Menonton “Holy Spider” mengingatkan saya kepada film “Zodiac” karya David Fincher. Kasus yang tidak henti berdatangan selagi hambatan aksi yang datang dari mana-mana. Ketegangan yang intens selalu dapat dirasakan pada setiap menitnya, penonton dapat serta merasakan ancaman yang bisa saja menerkam kapanpun dan dimanapun karakter Rahimi sedang melakukan aksinya. Hal-hal tersebut membuat saya takjub mengingat film ini sudah mengungkap sang pembunuh sedari awal film dimulai, dengan sangat mengalir cerita dapat dijaga agar tetap layak diikuti.
Saya sangat menyukai bagaimana peristiwa ini diadaptasi, latar belakang dan pendekatan karakter Saeed yang menjadi jantung dari ceritanya. Film ini sungguh membuka mata para penonton tentang bagaimana bisa ada seseorang yang dengan keji-nya membunuh wanita secara bergilir dengan mengatasnamakan Tuhan, menganggap dirinya adalah pahlawan yang memperjuangkan misi ilahi, ironinya adalah sebagian besar lingkungan mendukung aksi sang pembunuh, sedangkan dari kacamata Rahimi yang mempertanyakan bagaimana perbuatan ini dapat disebut aksi suci?
Hal tersebut membuat saya berpikir bahwa peristiwa ini tidak bisa sembarangan diadaptasi, disamping kewajiban sang sutradara untuk membuat film ini realistis, juga harus membuat pesan tersampaikan sehalus mungkin namun tetap tidak mentolerir atau memanusiakan pihak-pihak yang bersalah.
Selain berfokus dalam pengkajian terhadap fanatisme agama , “Holy Spider” juga menyuguhkan momen-momen satir bertaburkan fakta-fakta pilu yang terjadi di dunia layaknya misoginisme dan radikalisme, yang mirisnya masih sering ditemukan hingga saat ini. Hal ini menjadikan karya film panjang ketiga dari Ali Abbasi ini terasa otentik, membuat saya menyingkirkan pikiran-pikiran saya terhadap film-film bergenre sejenis untuk dapat dibandingkan.
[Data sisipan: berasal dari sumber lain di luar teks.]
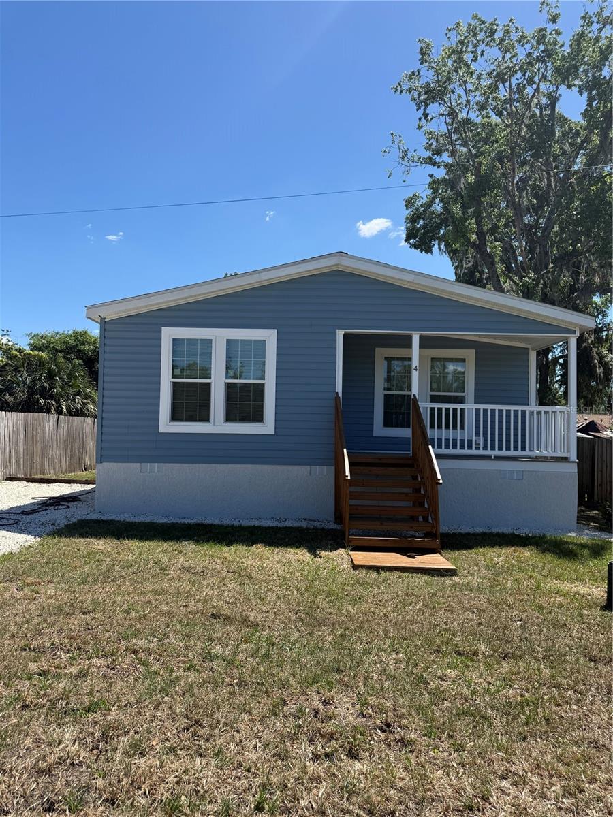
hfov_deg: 56.8
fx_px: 567
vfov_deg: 71.6
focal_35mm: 24
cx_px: 306
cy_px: 408
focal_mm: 6.76
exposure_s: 1/3759
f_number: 1.78
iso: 80
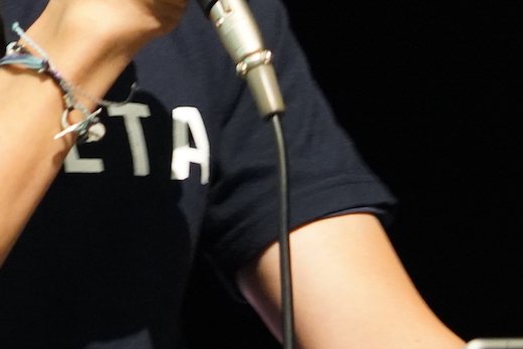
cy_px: -86
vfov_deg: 1.5
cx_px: 73
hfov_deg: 2.2
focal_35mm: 922
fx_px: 13390
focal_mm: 240
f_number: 6.3
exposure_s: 1/50
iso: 6400
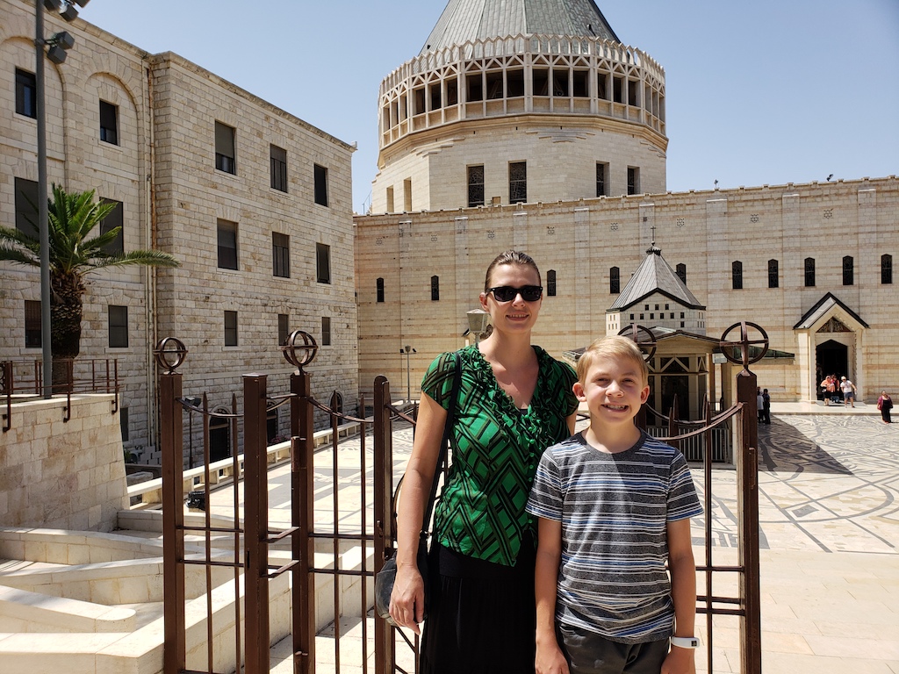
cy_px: 337
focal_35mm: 26
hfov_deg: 67.3
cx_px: 450
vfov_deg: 53.1
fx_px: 675
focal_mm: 4.3
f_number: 2.4
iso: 50
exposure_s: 1/1170
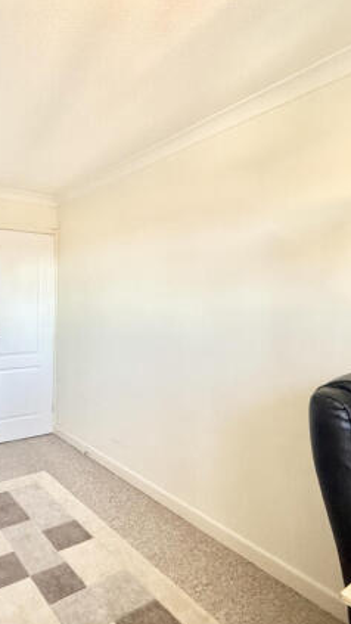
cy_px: 308
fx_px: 347
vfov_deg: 83.8
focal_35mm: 21
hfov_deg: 46.8
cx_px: 18
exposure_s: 1/99
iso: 320
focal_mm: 2.22
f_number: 2.2
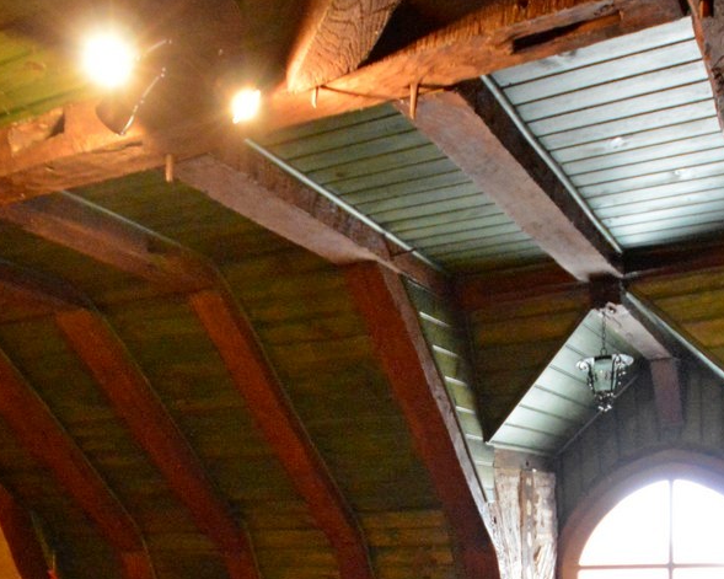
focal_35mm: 43
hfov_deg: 42.8
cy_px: 653
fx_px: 921
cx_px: 323
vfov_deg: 30.7
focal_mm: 10
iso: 3200
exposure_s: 1/40
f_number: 3.5
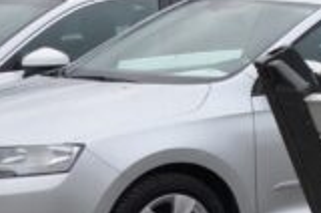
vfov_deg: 5.7
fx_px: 2138
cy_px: -34
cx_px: 1009
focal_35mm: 240
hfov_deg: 7.4
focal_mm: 25
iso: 500
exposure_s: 1/250
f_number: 8
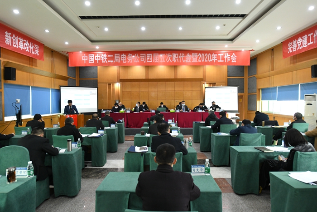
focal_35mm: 20
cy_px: 106
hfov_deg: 84.0
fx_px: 176
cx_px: 158
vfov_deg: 62.0
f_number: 5.6
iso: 2000
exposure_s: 1/80
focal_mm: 20
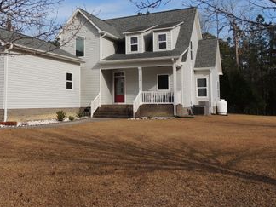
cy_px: 77
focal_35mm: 37
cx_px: 95
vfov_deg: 38.4
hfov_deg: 49.4
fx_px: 295
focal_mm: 4.3
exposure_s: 1/1600
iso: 100
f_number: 3
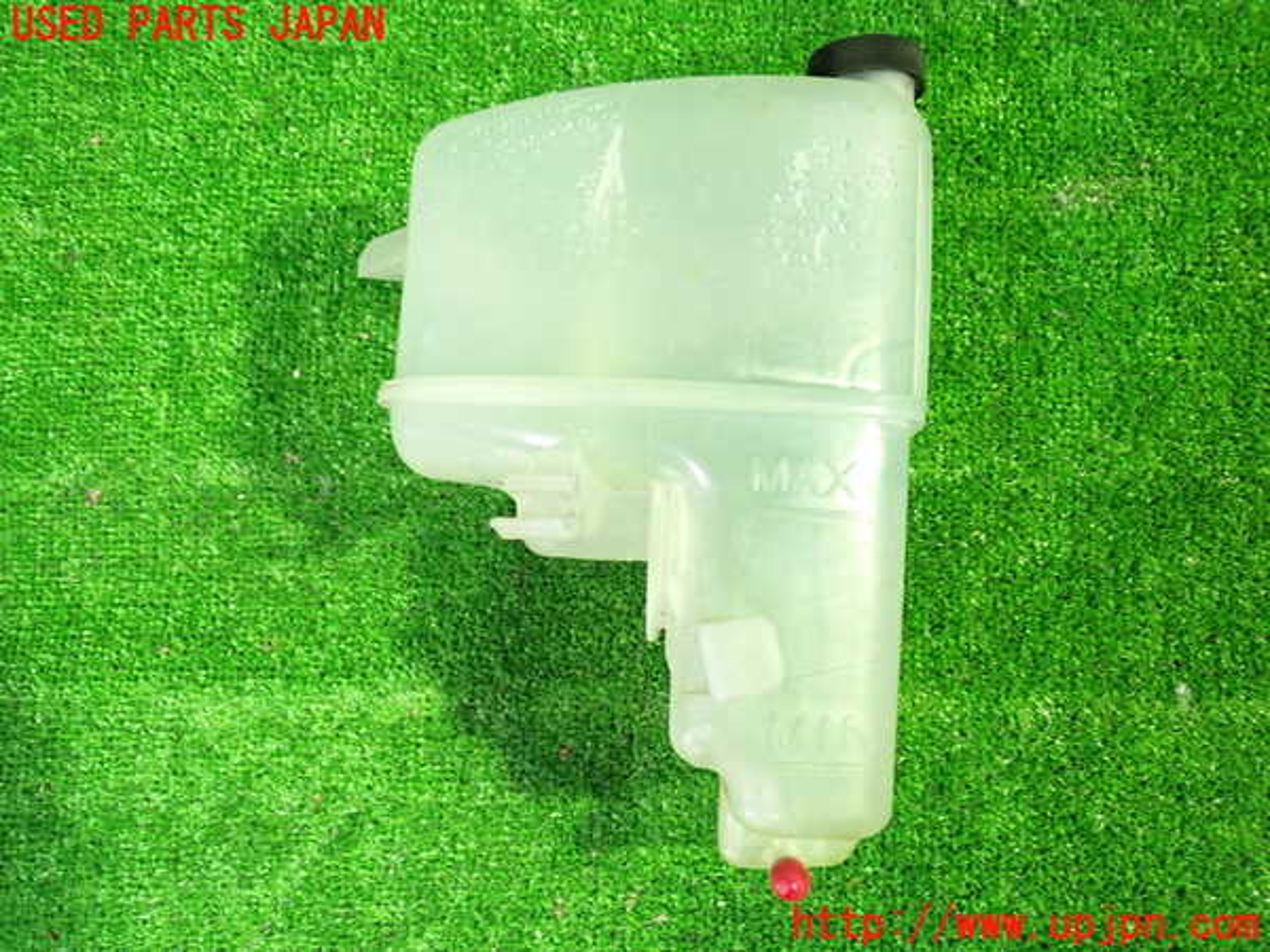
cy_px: 476
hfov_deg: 60.0
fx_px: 1101
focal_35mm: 30
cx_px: 635
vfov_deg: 46.8
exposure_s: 1/25
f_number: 2.3
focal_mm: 5.4
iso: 800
Tidak lupa untuk dibahas, akting dari Zar Amir Ebrahimi yang sangat memukau. Ia mampu mengajak penonton ikut berdebar tegang dengan kemampuannya bermain dengan emosi, yang menjadikan karakter Rahimi yang terasa sangat dekat dengan penonton. Mehdi Bajestani sebagai Saeed berhasil memperlihatkan penonton bagaimana seorang pembunuh amoral hidup, bahkan diluar adegan pembunuhan pun Ia tetap bisa membuat saya merasa jijik dan marah.
Suasana kota Masyhad disini juga dibuat sangat suram. Permainan warna dalam color grading menambah kesan “dark” seakan-akan kota ini memang kota yang sudah rusak, dan gudang dari segala kejahatan. Score music menjadi salah satu nilai plus untuk film ini, karena benar-benar membuat saya merinding dengan nuansanya yang intim dan mencekam. Bagian yang paling saya suka adalah dimana karakter Saeed ini mempunyai musik genre-nya sendiri. That was really really dope and menacing at the same time.
In overall, “Holy Spider” adalah satu wadah dari sekian banyaknya kejadian penting didunia yang tidak banyak publik ketahui, dan perlu untuk diketahui publik. Publik harus membuka mata akan kehidupan para wanita dibelahan dunia bagian timur yang suram nan penuh ancaman, selagi tidak adanya dukungan baik dari lingkungan terdekat maupun lembaga hukum. Semua hal tersebut dikemas dalam sajian thriller crime yang mencekam yang amat patut untuk disaksikan.